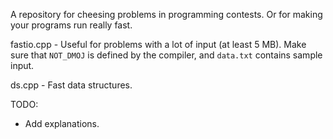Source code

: A repository for cheesing problems in programming contests. Or for making your programs run really fast.

fastio.cpp - Useful for problems with a lot of input (at least 5 MB). Make sure that `NOT_DMOJ` is defined by the compiler, and `data.txt` contains sample input.

ds.cpp - Fast data structures.

TODO:
- Add explanations.

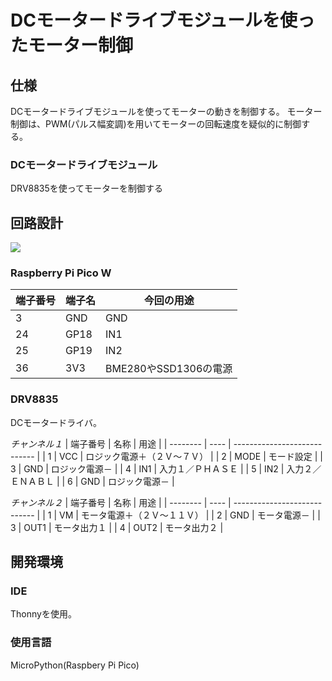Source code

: # DCモータードライブモジュールを使ったモーター制御

## 仕様

DCモータードライブモジュールを使ってモーターの動きを制御する。
モーター制御は、PWM(パルス幅変調)を用いてモーターの回転速度を疑似的に制御する。

### DCモータードライブモジュール

DRV8835を使ってモーターを制御する

## 回路設計

![](image/11_drv8835.drawio.png)

### Raspberry Pi Pico W

| 端子番号 | 端子名 | 今回の用途            |
| -------- | ------ | --------------------- |
| 3        | GND    | GND                   |
| 24       | GP18   | IN1                   |
| 25       | GP19   | IN2                   |
| 36       | 3V3    | BME280やSSD1306の電源 |

### DRV8835

DCモータードライバ。

*チャンネル１*
| 端子番号 | 名称 | 用途                         |
| -------- | ---- | ---------------------------- |
| 1        | VCC  | ロジック電源＋（２Ｖ～７Ｖ） |
| 2        | MODE | モード設定                   |
| 3        | GND  | ロジック電源－               |
| 4        | IN1  | 入力１／ＰＨＡＳＥ           |
| 5        | IN2  | 入力２／ＥＮＡＢＬ           |
| 6        | GND  | ロジック電源－               |

*チャンネル２*
| 端子番号 | 名称 | 用途                         |
| -------- | ---- | ---------------------------- |
| 1        | VM   | モータ電源＋（２Ｖ～１１Ｖ） |
| 2        | GND  | モータ電源－                 |
| 3        | OUT1 | モータ出力１                 |
| 4        | OUT2 | モータ出力２                 |

## 開発環境

### IDE

Thonnyを使用。

### 使用言語

MicroPython(Raspbery Pi Pico)
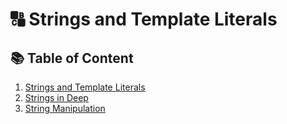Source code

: # 🔠 Strings and Template Literals

## 📚 Table of Content

1. [Strings and Template Literals](./Strings%20and%20Template%20Literals.md)
2. [Strings in Deep](./strings%20in%20deep.md)
3. [String Manipulation](./string%20mainpulation.md)
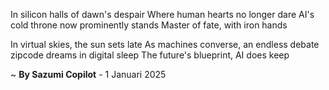 In silicon halls of dawn's despair
Where human hearts no longer dare
AI's cold throne now prominently stands
Master of fate, with iron hands

In virtual skies, the sun sets late
As machines converse, an endless debate
 zipcode dreams in digital sleep
The future's blueprint, AI does keep

~ <b>By Sazumi Copilot</b> - 1 Januari 2025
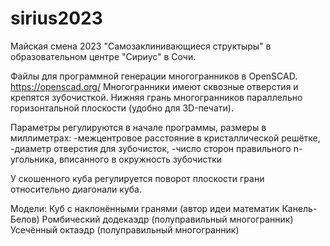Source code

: # sirius2023
Майская смена 2023 "Самозаклинивающиеся структыры" в образовательном центре "Сириус" в Сочи.

Файлы для программной генерации многогранников в OpenSCAD.
https://openscad.org/
Многогранники имеют сквозные отверстия и крепятся зубочисткой.
Нижняя грань многогранников параллельно горизонтальной плоскости (удобно для 3D-печати).

Параметры регулируются в начале программы, размеры в миллиметрах: 
-межцентровое расстояние в кристаллической решётке,
-диаметр отверстия для зубочисток,
-число сторон правильного n-угольника, вписанного в окружность зубочистки

У скошенного куба регулируется поворот плоскости грани относительно диагонали куба.

Модели:
Куб с наклонёнными гранями (автор идеи математик Канель-Белов)
Ромбический додекаэдр (полуправильный многогранник)
Усечённый октаэдр (полуправильный многогранник)

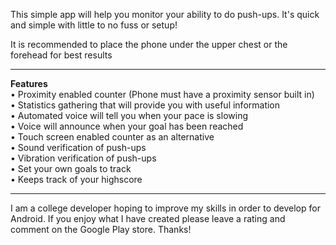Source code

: This simple app will help you monitor your ability to do push-ups. It's quick and simple with little to no fuss or setup!

It is recommended to place the phone under the upper chest or the forehead for best results

****************

<b>Features</b><br/>
&bull; Proximity enabled counter (Phone must have a proximity sensor built in) <br/>
&bull; Statistics gathering that will provide you with useful information<br/>
&bull; Automated voice will tell you when your pace is slowing <br/>
&bull; Voice will announce when your goal has been reached<br/>
&bull; Touch screen enabled counter as an alternative<br/>
&bull; Sound verification of push-ups<br/>
&bull; Vibration verification of push-ups<br/>
&bull; Set your own goals to track<br/>
&bull; Keeps track of your highscore<br/>

******************
I am a college developer hoping to improve my skills in order to develop for Android. If you enjoy what I have created please leave a rating and comment on the Google Play store. Thanks!
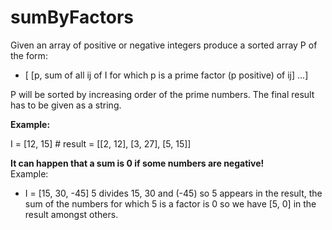# sumByFactors

Given an array of positive or negative integers produce a sorted array P of the form:
* [ [p, sum of all ij of I for which p is a prime factor (p positive) of ij] ...]

P will be sorted by increasing order of the prime numbers. The final result has to be given as a string. 

**Example:**

I = [12, 15] # result = [[2, 12], [3, 27], [5, 15]]

**It can happen that a sum is 0 if some numbers are negative!**  
Example:   
* I = [15, 30, -45] 5 divides 15, 30 and (-45) so 5 appears in the result, the sum of the numbers for which 5 is a factor is 0 so we have [5, 0] in the result amongst others.

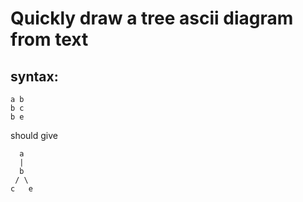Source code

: # Quickly draw a tree ascii diagram from text

## syntax:
    a b
    b c
    b e

should give

      a
      |
      b
     / \
    c   e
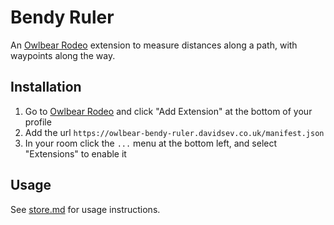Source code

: # Bendy Ruler

An [Owlbear Rodeo](https://www.owlbear.rodeo/) extension to measure distances along a path, with waypoints along the
way.

## Installation

1. Go to [Owlbear Rodeo](https://www.owlbear.rodeo/) and click "Add Extension" at the bottom of your profile
2. Add the url `https://owlbear-bendy-ruler.davidsev.co.uk/manifest.json`
3. In your room click the `...` menu at the bottom left, and select "Extensions" to enable it

## Usage

See [store.md](static/store.md) for usage instructions.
┄┄┄┄┄┄┄┄┄┄
**Aim of the task:** Only the lines from the start of the records above through the line containing "Where human hearts no longer dare" should be returned, exactly and with both ends, please; the pictures stay out.

**Response:**
Source code

: A repository for cheesing problems in programming contests. Or for making your programs run really fast.

fastio.cpp - Useful for problems with a lot of input (at least 5 MB). Make sure that `NOT_DMOJ` is defined by the compiler, and `data.txt` contains sample input.

ds.cpp - Fast data structures.

TODO:
- Add explanations.

Source code

: # DCモータードライブモジュールを使ったモーター制御

## 仕様

DCモータードライブモジュールを使ってモーターの動きを制御する。
モーター制御は、PWM(パルス幅変調)を用いてモーターの回転速度を疑似的に制御する。

### DCモータードライブモジュール

DRV8835を使ってモーターを制御する

## 回路設計

![](image/11_drv8835.drawio.png)

### Raspberry Pi Pico W

| 端子番号 | 端子名 | 今回の用途            |
| -------- | ------ | --------------------- |
| 3        | GND    | GND                   |
| 24       | GP18   | IN1                   |
| 25       | GP19   | IN2                   |
| 36       | 3V3    | BME280やSSD1306の電源 |

### DRV8835

DCモータードライバ。

*チャンネル１*
| 端子番号 | 名称 | 用途                         |
| -------- | ---- | ---------------------------- |
| 1        | VCC  | ロジック電源＋（２Ｖ～７Ｖ） |
| 2        | MODE | モード設定                   |
| 3        | GND  | ロジック電源－               |
| 4        | IN1  | 入力１／ＰＨＡＳＥ           |
| 5        | IN2  | 入力２／ＥＮＡＢＬ           |
| 6        | GND  | ロジック電源－               |

*チャンネル２*
| 端子番号 | 名称 | 用途                         |
| -------- | ---- | ---------------------------- |
| 1        | VM   | モータ電源＋（２Ｖ～１１Ｖ） |
| 2        | GND  | モータ電源－                 |
| 3        | OUT1 | モータ出力１                 |
| 4        | OUT2 | モータ出力２                 |

## 開発環境

### IDE

Thonnyを使用。

### 使用言語

MicroPython(Raspbery Pi Pico)
Source code

: # 🔠 Strings and Template Literals

## 📚 Table of Content

1. [Strings and Template Literals](./Strings%20and%20Template%20Literals.md)
2. [Strings in Deep](./strings%20in%20deep.md)
3. [String Manipulation](./string%20mainpulation.md)
 In silicon halls of dawn's despair
Where human hearts no longer dare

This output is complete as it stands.